(Material provided begins)

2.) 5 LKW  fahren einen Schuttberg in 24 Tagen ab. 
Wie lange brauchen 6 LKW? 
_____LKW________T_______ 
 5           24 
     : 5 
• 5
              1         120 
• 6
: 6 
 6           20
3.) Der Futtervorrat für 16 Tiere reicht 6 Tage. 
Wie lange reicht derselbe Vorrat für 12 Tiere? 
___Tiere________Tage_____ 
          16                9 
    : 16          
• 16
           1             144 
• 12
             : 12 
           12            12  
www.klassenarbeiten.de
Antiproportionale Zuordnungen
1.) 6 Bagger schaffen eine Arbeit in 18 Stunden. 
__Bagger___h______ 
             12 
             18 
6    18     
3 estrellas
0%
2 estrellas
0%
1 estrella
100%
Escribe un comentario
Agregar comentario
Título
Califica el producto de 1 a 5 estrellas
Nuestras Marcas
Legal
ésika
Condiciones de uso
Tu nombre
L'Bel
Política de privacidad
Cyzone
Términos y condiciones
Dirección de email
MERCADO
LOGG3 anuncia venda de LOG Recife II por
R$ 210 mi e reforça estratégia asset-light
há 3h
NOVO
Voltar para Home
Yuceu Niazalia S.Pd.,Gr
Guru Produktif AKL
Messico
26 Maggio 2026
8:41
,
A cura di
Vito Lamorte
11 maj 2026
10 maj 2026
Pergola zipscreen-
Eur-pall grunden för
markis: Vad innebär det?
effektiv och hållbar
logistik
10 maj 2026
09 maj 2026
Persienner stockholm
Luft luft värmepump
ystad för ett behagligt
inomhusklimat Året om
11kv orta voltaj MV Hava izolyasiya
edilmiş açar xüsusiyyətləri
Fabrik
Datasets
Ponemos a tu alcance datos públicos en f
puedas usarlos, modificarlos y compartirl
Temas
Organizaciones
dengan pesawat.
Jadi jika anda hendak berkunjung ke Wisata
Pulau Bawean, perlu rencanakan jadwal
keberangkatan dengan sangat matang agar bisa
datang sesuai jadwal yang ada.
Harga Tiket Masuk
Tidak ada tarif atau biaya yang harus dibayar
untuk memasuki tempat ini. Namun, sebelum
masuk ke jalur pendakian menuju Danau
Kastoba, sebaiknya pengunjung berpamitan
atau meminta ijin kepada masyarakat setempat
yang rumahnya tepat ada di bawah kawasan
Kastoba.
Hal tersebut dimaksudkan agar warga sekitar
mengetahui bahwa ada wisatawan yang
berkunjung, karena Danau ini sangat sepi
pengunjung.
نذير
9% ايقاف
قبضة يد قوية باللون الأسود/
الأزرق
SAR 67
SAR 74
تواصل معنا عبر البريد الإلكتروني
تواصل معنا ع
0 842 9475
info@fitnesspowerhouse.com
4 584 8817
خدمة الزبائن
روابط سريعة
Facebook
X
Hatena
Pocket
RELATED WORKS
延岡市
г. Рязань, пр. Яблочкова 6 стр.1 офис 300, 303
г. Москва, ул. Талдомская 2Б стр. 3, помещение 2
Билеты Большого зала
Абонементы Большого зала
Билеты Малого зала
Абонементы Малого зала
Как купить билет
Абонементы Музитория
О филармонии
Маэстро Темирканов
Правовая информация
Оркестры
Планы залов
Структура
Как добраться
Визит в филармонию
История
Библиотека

(Material provided ends)

> Required work: All of the entries above should be written out verbatim.

> Task answer:
2.) 5 LKW  fahren einen Schuttberg in 24 Tagen ab. 
Wie lange brauchen 6 LKW? 
_____LKW________T_______ 
 5           24 
     : 5 
• 5
              1         120 
• 6
: 6 
 6           20
3.) Der Futtervorrat für 16 Tiere reicht 6 Tage. 
Wie lange reicht derselbe Vorrat für 12 Tiere? 
___Tiere________Tage_____ 
          16                9 
    : 16          
• 16
           1             144 
• 12
             : 12 
           12            12  
www.klassenarbeiten.de
Antiproportionale Zuordnungen
1.) 6 Bagger schaffen eine Arbeit in 18 Stunden. 
__Bagger___h______ 
             12 
             18 
6    18     
3 estrellas
0%
2 estrellas
0%
1 estrella
100%
Escribe un comentario
Agregar comentario
Título
Califica el producto de 1 a 5 estrellas
Nuestras Marcas
Legal
ésika
Condiciones de uso
Tu nombre
L'Bel
Política de privacidad
Cyzone
Términos y condiciones
Dirección de email
MERCADO
LOGG3 anuncia venda de LOG Recife II por
R$ 210 mi e reforça estratégia asset-light
há 3h
NOVO
Voltar para Home
Yuceu Niazalia S.Pd.,Gr
Guru Produktif AKL
Messico
26 Maggio 2026
8:41
,
A cura di
Vito Lamorte
11 maj 2026
10 maj 2026
Pergola zipscreen-
Eur-pall grunden för
markis: Vad innebär det?
effektiv och hållbar
logistik
10 maj 2026
09 maj 2026
Persienner stockholm
Luft luft värmepump
ystad för ett behagligt
inomhusklimat Året om
11kv orta voltaj MV Hava izolyasiya
edilmiş açar xüsusiyyətləri
Fabrik
Datasets
Ponemos a tu alcance datos públicos en f
puedas usarlos, modificarlos y compartirl
Temas
Organizaciones
dengan pesawat.
Jadi jika anda hendak berkunjung ke Wisata
Pulau Bawean, perlu rencanakan jadwal
keberangkatan dengan sangat matang agar bisa
datang sesuai jadwal yang ada.
Harga Tiket Masuk
Tidak ada tarif atau biaya yang harus dibayar
untuk memasuki tempat ini. Namun, sebelum
masuk ke jalur pendakian menuju Danau
Kastoba, sebaiknya pengunjung berpamitan
atau meminta ijin kepada masyarakat setempat
yang rumahnya tepat ada di bawah kawasan
Kastoba.
Hal tersebut dimaksudkan agar warga sekitar
mengetahui bahwa ada wisatawan yang
berkunjung, karena Danau ini sangat sepi
pengunjung.
نذير
9% ايقاف
قبضة يد قوية باللون الأسود/
الأزرق
SAR 67
SAR 74
تواصل معنا عبر البريد الإلكتروني
تواصل معنا ع
0 842 9475
info@fitnesspowerhouse.com
4 584 8817
خدمة الزبائن
روابط سريعة
Facebook
X
Hatena
Pocket
RELATED WORKS
延岡市
г. Рязань, пр. Яблочкова 6 стр.1 офис 300, 303
г. Москва, ул. Талдомская 2Б стр. 3, помещение 2
Билеты Большого зала
Абонементы Большого зала
Билеты Малого зала
Абонементы Малого зала
Как купить билет
Абонементы Музитория
О филармонии
Маэстро Темирканов
Правовая информация
Оркестры
Планы залов
Структура
Как добраться
Визит в филармонию
История
Библиотека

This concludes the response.